→ **Problem description**: Please quote the items word for word, starting with the line that contains "Lutec connected" and running through the end of the items, with both ends included. Leave the pictures out of your answer.

→ **Entries provided**:
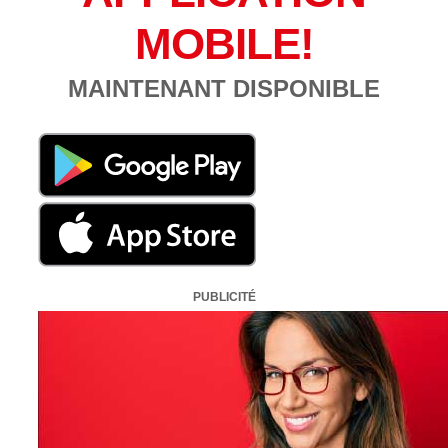
MOBILE!
MAINTENANT DISPONIBLE
PUBLICITÉ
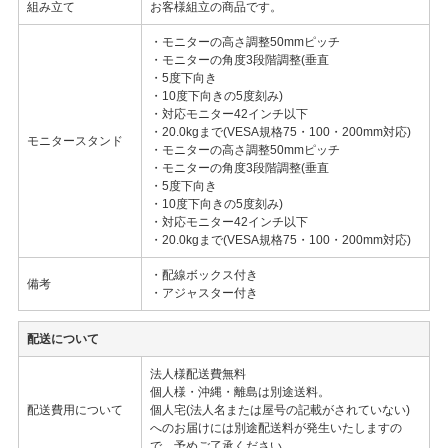
組み立て
お客様組立の商品です。
・モニターの高さ調整50mmピッチ
・モニターの角度3段階調整(垂直
・5度下向き
・10度下向きの5度刻み)
・対応モニター42インチ以下
・20.0kgまで(VESA規格75・100・200mm対応)
モニタースタンド
・モニターの高さ調整50mmピッチ
・モニターの角度3段階調整(垂直
・5度下向き
・10度下向きの5度刻み)
・対応モニター42インチ以下
・20.0kgまで(VESA規格75・100・200mm対応)
・配線ボックス付き
備考
・アジャスター付き
配送について
法人様配送費無料
個人様・沖縄・離島は別途送料。
配送費用について
個人宅(法人名または屋号の記載がされていない)
へのお届けには別途配送料が発生いたしますの
で、予めご了承ください。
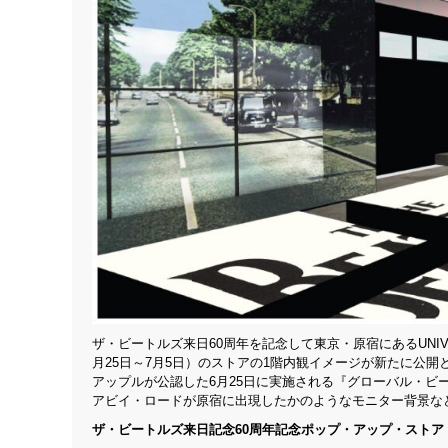
ザ・ビートルズ来日60周年を記念して東京・原宿にあるUNIVER
月25日～7月5日）のストアの1階内観イメージが新たに公開
アップルが公認した6月25日に実施される『グローバル・
アビイ・ロードが原宿に出現したかのようなモニター背景な
ザ・ビートルズ来日記念60周年記念ポップ・アップ・ストア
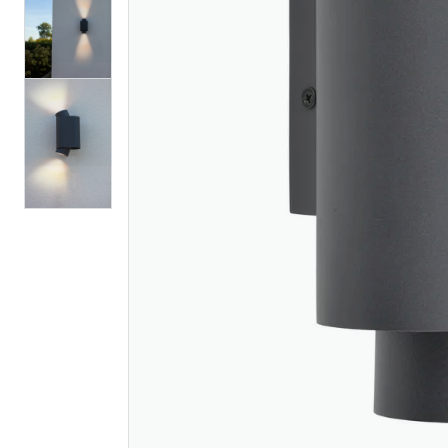
Lutec connected
Hansgrohe
dropa vegghengt
e 1jet du
lampe mørk grå
400/400
649
11 056
Nettlager
:
Bestillingsvare
Nettlager
:
Klikk & Hent
Klikk & He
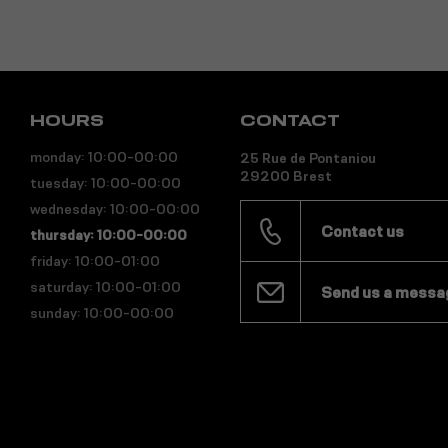
HOURS
CONTACT
monday: 10:00-00:00
25 Rue de Pontaniou
29200 Brest
tuesday: 10:00-00:00
wednesday: 10:00-00:00
Contact us
thursday: 10:00-00:00
friday: 10:00-01:00
saturday: 10:00-01:00
Send us a messa
sunday: 10:00-00:00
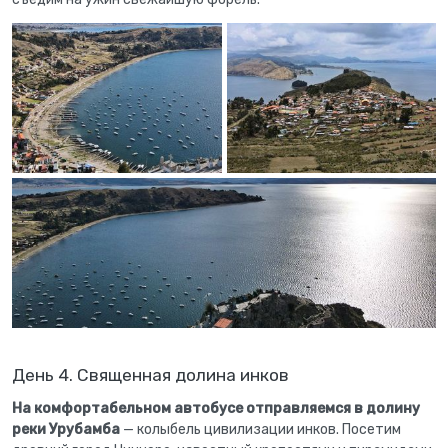
День 4. Священная долина инков
На комфортабельном автобусе отправляемся в долину
реки Урубамба
— колыбель цивилизации инков. Посетим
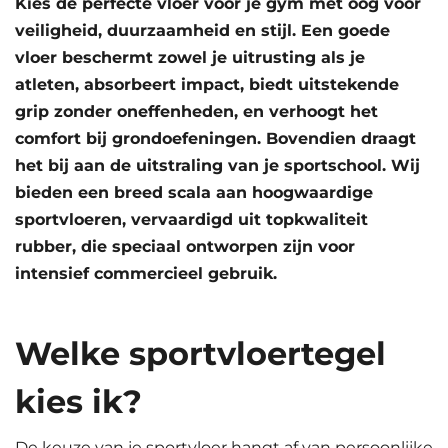
Kies de perfecte vloer voor je gym met oog voor
veiligheid, duurzaamheid en stijl. Een goede
vloer beschermt zowel je uitrusting als je
atleten, absorbeert impact, biedt uitstekende
grip zonder oneffenheden, en verhoogt het
comfort bij grondoefeningen. Bovendien draagt
het bij aan de uitstraling van je sportschool. Wij
bieden een breed scala aan hoogwaardige
sportvloeren, vervaardigd uit topkwaliteit
rubber, die speciaal ontworpen zijn voor
intensief commercieel gebruik.
Welke sportvloertegel
kies ik?
De keuze van je sportvloer hangt af van persoonlijke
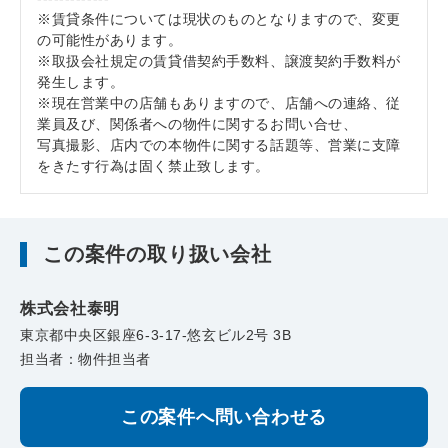
※賃貸条件については現状のものとなりますので、変更
の可能性があります。
※取扱会社規定の賃貸借契約手数料、譲渡契約手数料が
発生します。
※現在営業中の店舗もありますので、店舗への連絡、従
業員及び、関係者への物件に関するお問い合せ、
写真撮影、店内での本物件に関する話題等、営業に支障
をきたす行為は固く禁止致します。
この案件の取り扱い会社
株式会社泰明
東京都中央区銀座6-3-17-悠玄ビル2号 3B
担当者：物件担当者
この案件へ問い合わせる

→ **Solution to this exercise**:
Lutec connected
Hansgrohe
dropa vegghengt
e 1jet du
lampe mørk grå
400/400
649
11 056
Nettlager
:
Bestillingsvare
Nettlager
:
Klikk & Hent
Klikk & He
HOURS
CONTACT
monday: 10:00-00:00
25 Rue de Pontaniou
29200 Brest
tuesday: 10:00-00:00
wednesday: 10:00-00:00
Contact us
thursday: 10:00-00:00
friday: 10:00-01:00
saturday: 10:00-01:00
Send us a messa
sunday: 10:00-00:00
День 4. Священная долина инков
На комфортабельном автобусе отправляемся в долину
реки Урубамба
— колыбель цивилизации инков. Посетим
Kies de perfecte vloer voor je gym met oog voor
veiligheid, duurzaamheid en stijl. Een goede
vloer beschermt zowel je uitrusting als je
atleten, absorbeert impact, biedt uitstekende
grip zonder oneffenheden, en verhoogt het
comfort bij grondoefeningen. Bovendien draagt
het bij aan de uitstraling van je sportschool. Wij
bieden een breed scala aan hoogwaardige
sportvloeren, vervaardigd uit topkwaliteit
rubber, die speciaal ontworpen zijn voor
intensief commercieel gebruik.
Welke sportvloertegel
kies ik?
De keuze van je sportvloer hangt af van persoonlijke
※賃貸条件については現状のものとなりますので、変更
の可能性があります。
※取扱会社規定の賃貸借契約手数料、譲渡契約手数料が
発生します。
※現在営業中の店舗もありますので、店舗への連絡、従
業員及び、関係者への物件に関するお問い合せ、
写真撮影、店内での本物件に関する話題等、営業に支障
をきたす行為は固く禁止致します。
この案件の取り扱い会社
株式会社泰明
東京都中央区銀座6-3-17-悠玄ビル2号 3B
担当者：物件担当者
この案件へ問い合わせる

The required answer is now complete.